Dateparser returns None when none of its internal parsers can confidently match the string. Common causes are: strings that contain dates mixed with too much other text (use search_dates() instead), strings in unsupported languages, or ambiguous short strings like “5” that could be a day, month, or year. Always check the return value before calling .strftime() on it.

Is dateparser slow?

Yes, relative to strptime(). Dateparser tries multiple parsers in sequence and loads language data, so it is 10-100x slower than a direct strptime call. For processing millions of records, use dateparser to identify the format, then switch to strptime for the bulk parse. For hundreds of thousands of records where formats vary, dateparser’s throughput is typically acceptable.

How do I control the “now” reference point for relative dates?

Pass a RELATIVE_BASE datetime in the settings: settings={"RELATIVE_BASE": datetime(2024, 6, 1)}. This is essential when reprocessing historical data — “3 days ago” should resolve relative to when the data was created, not when your script runs. Without this setting, “3 days ago” always means 3 days before now.

What is the difference between dateparser and python-dateutil?

Dateutil’s parser.parse() handles many English date formats and is faster than dateparser. Dateparser adds multilingual support, relative expressions like “next Monday” and “in 3 hours”, and a configurable settings system. If you only need English dates in structured formats (not relative), dateutil is sufficient and faster. Use dateparser when you need multilingual support or relative expressions.

How do I handle dates where day and month are ambiguous (like 01/02/03)?

Set DATE_ORDER explicitly in the settings based on your data source. European sources typically use DMY, American MDY, and ISO data YMD. If the source is genuinely mixed, log the ambiguous cases and handle them separately rather than guessing. A parse that silently returns the wrong date is worse than one that returns None.

Conclusion

Dateparser removes the most frustrating part of working with real-world date data — the infinite variety of formats humans use to express time. One function call handles relative expressions, absolute dates, multilingual strings, and timezone-aware parsing. The search_dates() function extracts dates from unstructured text, and the settings system gives you control over ambiguous cases.

Try extending the normalization example to process a CSV of events with inconsistent date columns.

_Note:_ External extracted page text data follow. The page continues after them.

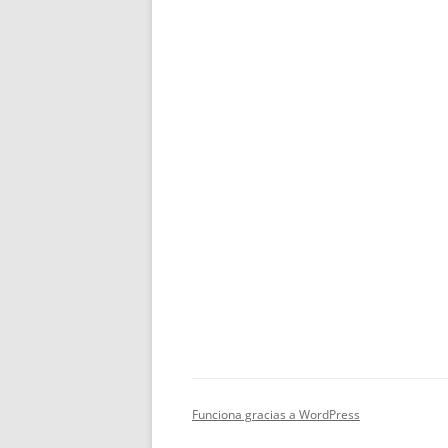
Funciona gracias a WordPress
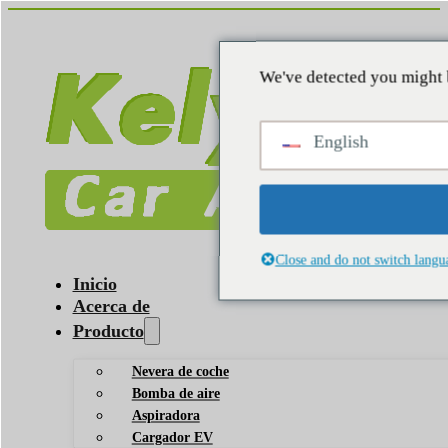
We've detected you might 
English
Close and do not switch langu
Inicio
Acerca de
Producto
Nevera de coche
Bomba de aire
Aspiradora
Cargador EV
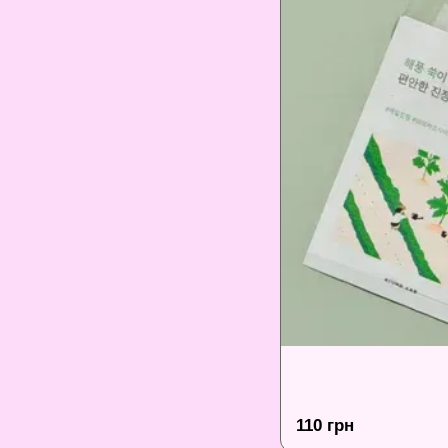
110 грн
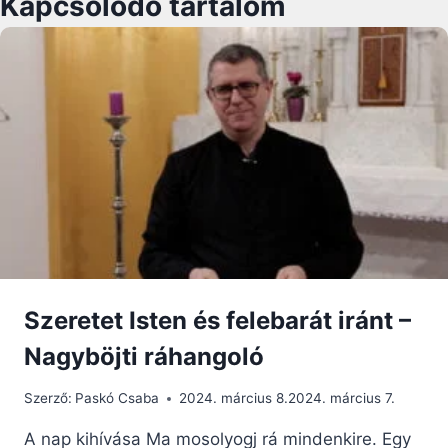
Kapcsolódó tartalom
Szeretet Isten és felebarát iránt –
Nagyböjti ráhangoló
Szerző:
Paskó Csaba
2024. március 8.
2024. március 7.
A nap kihívása Ma mosolyogj rá mindenkire. Egy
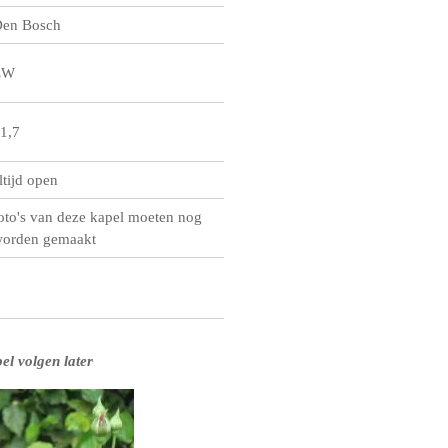
en Bosch
ZW
1,7
ltijd open
oto's van deze kapel moeten nog
orden gemaakt
el volgen later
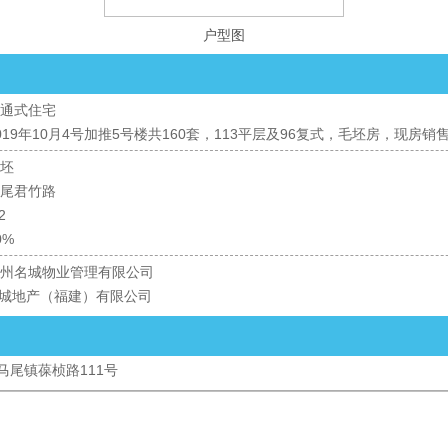
户型图
通式住宅
019年10月4号加推5号楼共160套，113平层及96复式，毛坯房，现房销
坯
尾君竹路
2
0%
州名城物业管理有限公司
城地产（福建）有限公司
马尾镇葆桢路111号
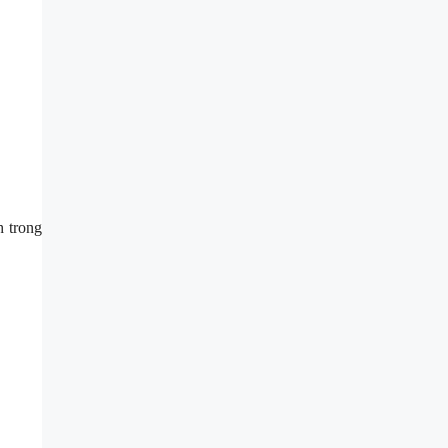
 trong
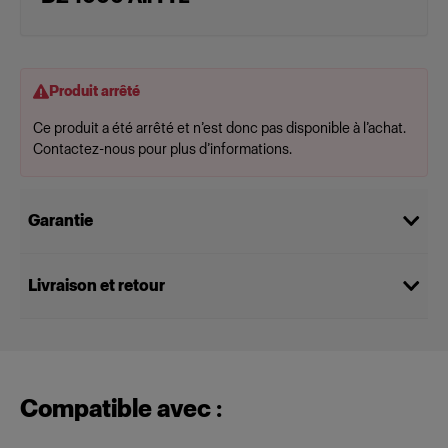
Produit arrêté
Ce produit a été arrêté et n’est donc pas disponible à l’achat.
Contactez-nous pour plus d’informations.
Garantie
Livraison et retour
Compatible avec :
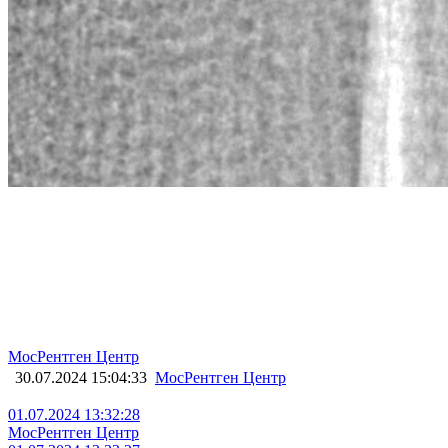
МосРентген Центр
30.07.2024 15:04:33
МосРентген Центр
01.07.2024 13:32:28
МосРентген Центр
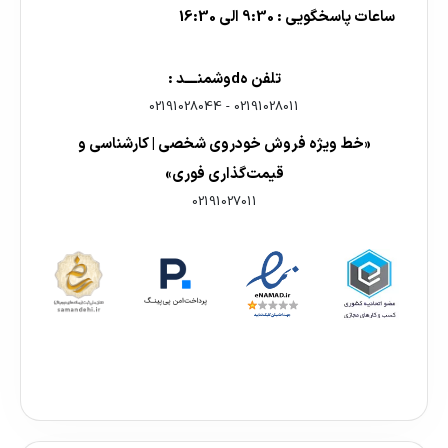
ساعات پاسخگویی : 9:30 الی 16:30
تلفن هdوشمنــــد :
02191028044
-
02191028011
«خط ویژه فروش خودروی شخصی | کارشناسی و
قیمت‌گذاری فوری»
02191027011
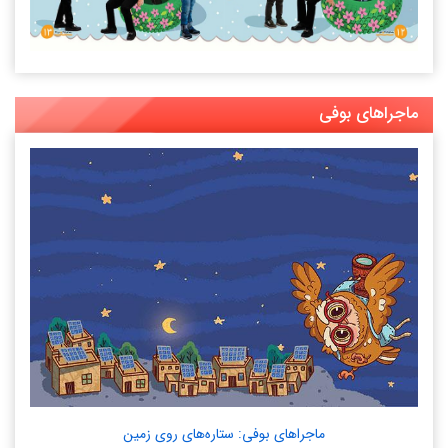
ماجراهای بوفی
ماجراهای بوفی: ستاره‌های روی زمین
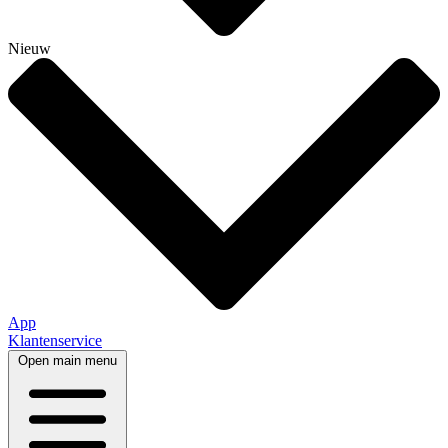
Nieuw
App
Klantenservice
Open main menu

Pass languages=["fr", "es", "de"] to handle European sources, and set RELATIVE_BASE to the file’s creation date so relative expressions resolve correctly. Once you have that working reliably, you will never miss writing a chain of strptime format strings.

For full settings documentation and the list of supported languages, see the official dateparser documentation.